Dec. 15, 2012
-- S.D. Skye, a pseudonym for an award-winning author, has just released the first novel in her new FBI series featuring African-American FBI spy catcher J.J. McCall. Her family was vexed with a a generational curse that allows her to detect lies. Following in her mother's footsteps, she uses her "gift" to protect her country.
When turncoats betray America’s human intelligence assets, there is no greater failure than the loss of life—and no one knows that better than FBI Special Agent J.J. McCall, a born lie detector who recruits foreign spies to catch American traitors. She and co-case agent Tony Donato have lost two of their most critical Russian sources in the past two years, and they may lose another in just a few short days if they don’t catch him. The ICE PHANTOM. Code name for a near-dead investigation initiated to identify a rumored insider spy more insidious and elusive than Ames and Hanssen combined. After a decade of fruitless investigations, the Intelligence Community fears it might be chasing ghosts—but J.J. and Tony suspect he might be burrowed deep inside FBI counterintelligence. And his body count is going up.

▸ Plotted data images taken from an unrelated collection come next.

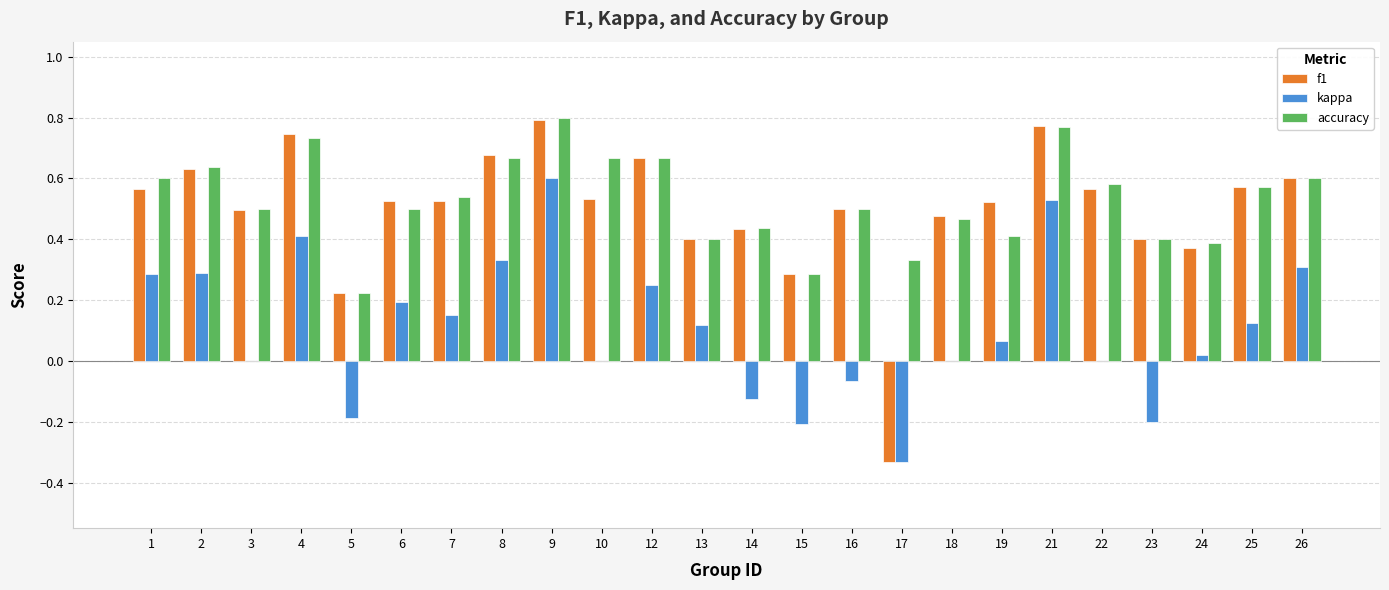

What is the sum of all kappa values?

2.6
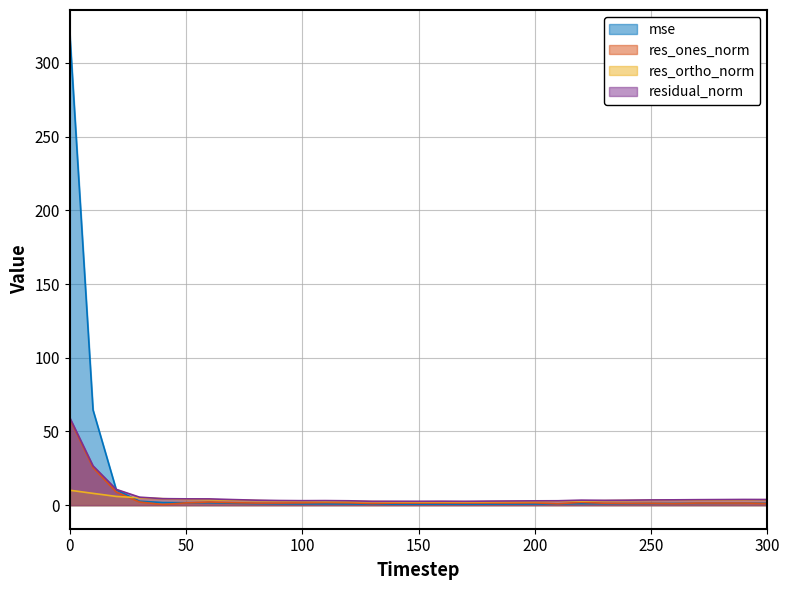

Reading left to right, extract all data points from this chart.

mse: 0=319.9	10=64.6	20=10.4	30=2.7	40=1.8	50=1.7	60=1.6	70=1.3	80=1.0	90=0.9	100=0.8	110=0.9	120=0.8	130=0.6	140=0.6	150=0.6	160=0.7	170=0.6	180=0.7	190=0.7	200=0.8	210=0.8	220=1.0	230=1.0	240=1.0	250=1.1	260=1.2	270=1.2	280=1.3	290=1.4	300=1.3
res_ones_norm: 0=58.5	10=25.4	20=8.9	30=2.1	40=0.4	50=1.5	60=2.1	70=1.7	80=1.4	90=1.4	100=1.5	110=1.7	120=1.6	130=1.1	140=1.4	150=1.4	160=1.5	170=1.4	180=1.5	190=1.5	200=1.6	210=0.9	220=1.9	230=1.3	240=1.2	250=1.2	260=1.1	270=1.4	280=1.4	290=1.4	300=1.1
res_ortho_norm: 0=10.1	10=8.0	20=5.9	30=5.0	40=4.4	50=4.0	60=3.7	70=3.4	80=3.1	90=2.8	100=2.6	110=2.6	120=2.5	130=2.4	140=2.2	150=2.2	160=2.2	170=2.2	180=2.3	190=2.4	200=2.5	210=2.8	220=2.8	230=3.0	240=3.1	250=3.3	260=3.4	270=3.4	280=3.5	290=3.6	300=3.6
residual_norm: 0=59.3	10=26.7	20=10.7	30=5.4	40=4.4	50=4.3	60=4.2	70=3.8	80=3.4	90=3.1	100=3.0	110=3.1	120=3.0	130=2.6	140=2.6	150=2.6	160=2.7	170=2.6	180=2.7	190=2.8	200=2.9	210=3.0	220=3.4	230=3.3	240=3.4	250=3.5	260=3.6	270=3.7	280=3.8	290=3.9	300=3.8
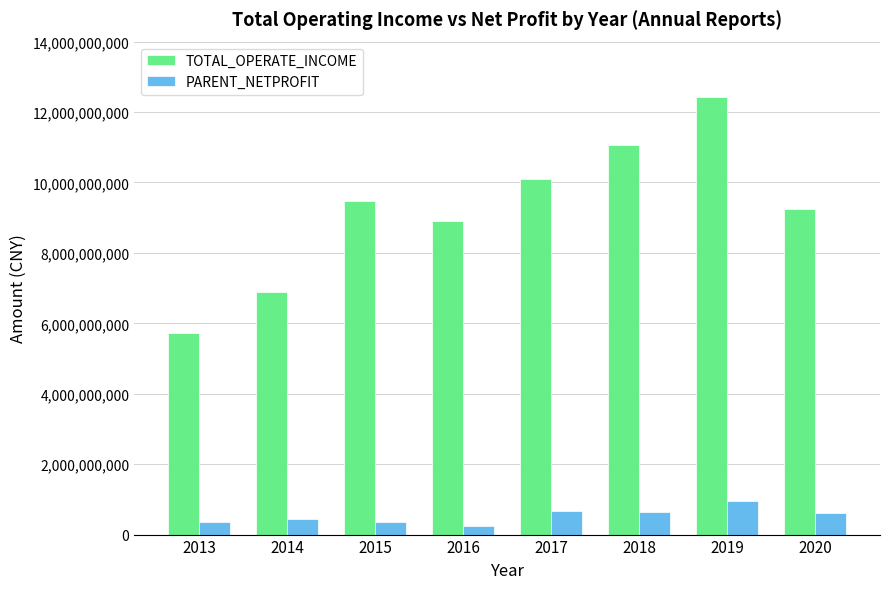

What is the maximum value shown in the chart?

12416106097.4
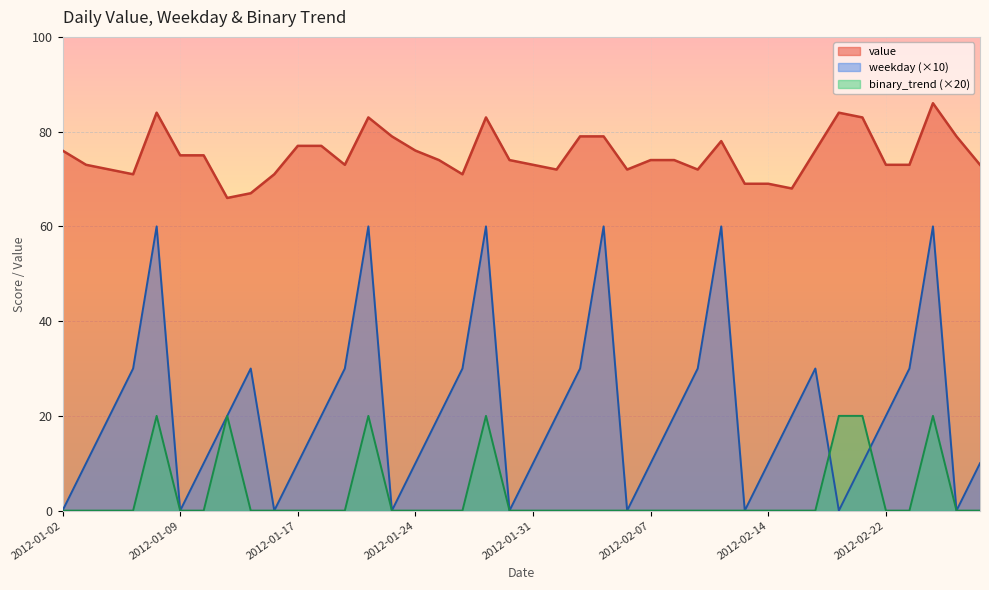

True or false: weekday and value intersect in this chart.

False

Drawn into an unsanctioned mole hunt, J.J. and Tony have a week to catch ICE PHANTOM, save a key source’s life—and their own. While J.J.’s lie detecting ability helps them narrow down the list of suspects, the ultimate lie, the one she’s been telling herself for too many years, may help the ICE PHANTOM defect to Moscow and get away with the murder of the man she cannot live without.
Skye's debut FBI Series, filled with mystery, espionage, romance, and suspense, will keep you burning through the pages until J.J. catches the very last spy.
Says Skye of the new series, "J.J. McCall's character is very loosely based on a real FBI Agent with whom I worked during my tenure at the Bureau. She's a counterintelligence executive today in a top field office. Few novels focus on African Americans in the espionage business, and I would guess none are female FBI agents who catch Russian spies--but they do exist. I wanted to bring light to these remarkable women, who no doubt face insurmountable odds to become leading forces in the law enforcement and intelligence communities."